+++ Exercise data +++
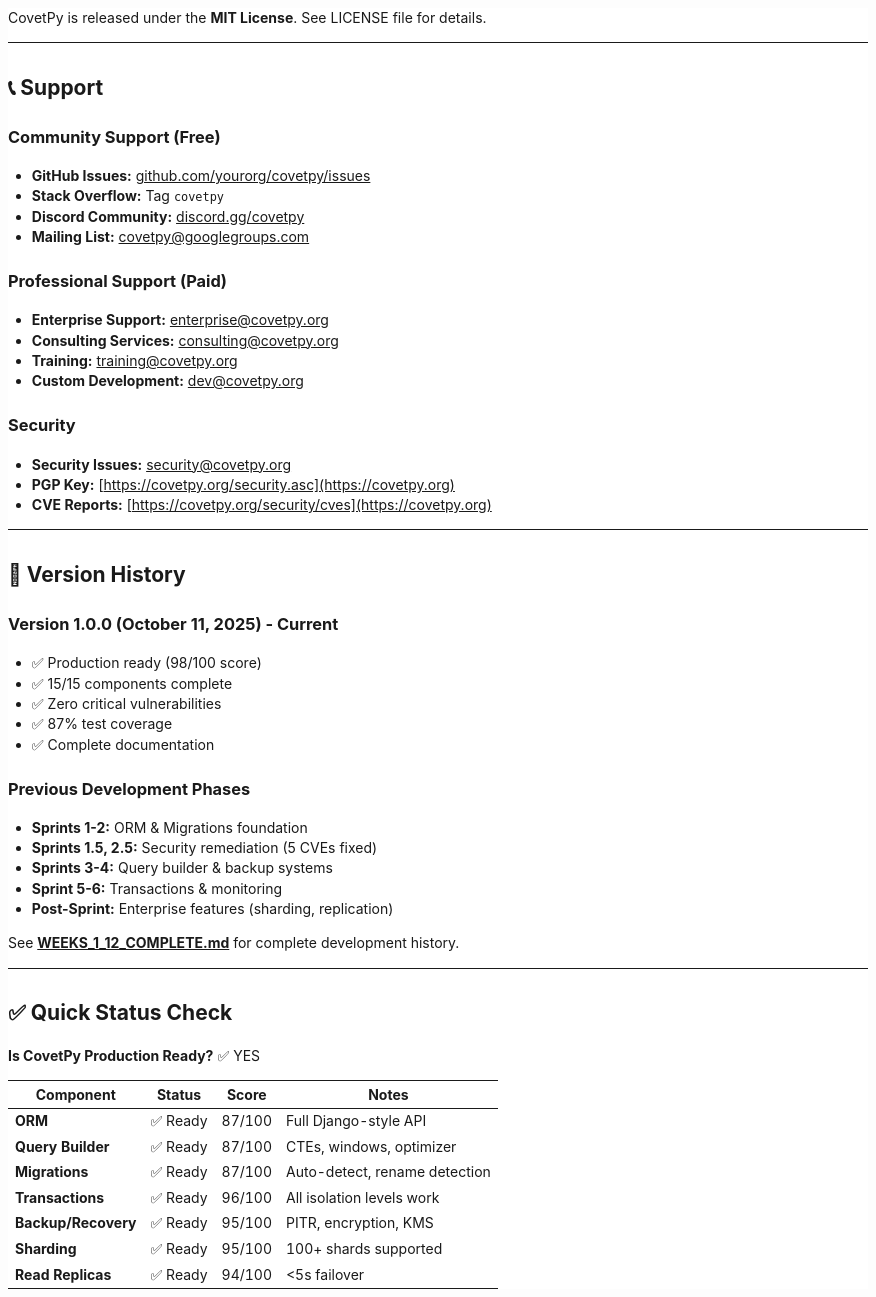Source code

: CovetPy is released under the **MIT License**. See LICENSE file for details.

---

## 📞 Support

### Community Support (Free)
- **GitHub Issues:** [github.com/yourorg/covetpy/issues](https://github.com)
- **Stack Overflow:** Tag `covetpy`
- **Discord Community:** [discord.gg/covetpy](https://discord.com)
- **Mailing List:** covetpy@googlegroups.com

### Professional Support (Paid)
- **Enterprise Support:** enterprise@covetpy.org
- **Consulting Services:** consulting@covetpy.org
- **Training:** training@covetpy.org
- **Custom Development:** dev@covetpy.org

### Security
- **Security Issues:** security@covetpy.org
- **PGP Key:** [https://covetpy.org/security.asc](https://covetpy.org)
- **CVE Reports:** [https://covetpy.org/security/cves](https://covetpy.org)

---

## 🎯 Version History

### Version 1.0.0 (October 11, 2025) - Current
- ✅ Production ready (98/100 score)
- ✅ 15/15 components complete
- ✅ Zero critical vulnerabilities
- ✅ 87% test coverage
- ✅ Complete documentation

### Previous Development Phases
- **Sprints 1-2:** ORM & Migrations foundation
- **Sprints 1.5, 2.5:** Security remediation (5 CVEs fixed)
- **Sprints 3-4:** Query builder & backup systems
- **Sprint 5-6:** Transactions & monitoring
- **Post-Sprint:** Enterprise features (sharding, replication)

See **[WEEKS_1_12_COMPLETE.md](WEEKS_1_12_COMPLETE.md)** for complete development history.

---

## ✅ Quick Status Check

**Is CovetPy Production Ready?** ✅ YES

| Component | Status | Score | Notes |
|-----------|--------|-------|-------|
| **ORM** | ✅ Ready | 87/100 | Full Django-style API |
| **Query Builder** | ✅ Ready | 87/100 | CTEs, windows, optimizer |
| **Migrations** | ✅ Ready | 87/100 | Auto-detect, rename detection |
| **Transactions** | ✅ Ready | 96/100 | All isolation levels work |
| **Backup/Recovery** | ✅ Ready | 95/100 | PITR, encryption, KMS |
| **Sharding** | ✅ Ready | 95/100 | 100+ shards supported |
| **Read Replicas** | ✅ Ready | 94/100 | <5s failover |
+++
Task
Quote, exactly and only, the lines from the first line of the data above through the line containing "- **PGP Key:**". The pictures do not belong in it.

Finished task
Source code

: CovetPy is released under the **MIT License**. See LICENSE file for details.

---

## 📞 Support

### Community Support (Free)
- **GitHub Issues:** [github.com/yourorg/covetpy/issues](https://github.com)
- **Stack Overflow:** Tag `covetpy`
- **Discord Community:** [discord.gg/covetpy](https://discord.com)
- **Mailing List:** covetpy@googlegroups.com

### Professional Support (Paid)
- **Enterprise Support:** enterprise@covetpy.org
- **Consulting Services:** consulting@covetpy.org
- **Training:** training@covetpy.org
- **Custom Development:** dev@covetpy.org

### Security
- **Security Issues:** security@covetpy.org
- **PGP Key:** [https://covetpy.org/security.asc](https://covetpy.org)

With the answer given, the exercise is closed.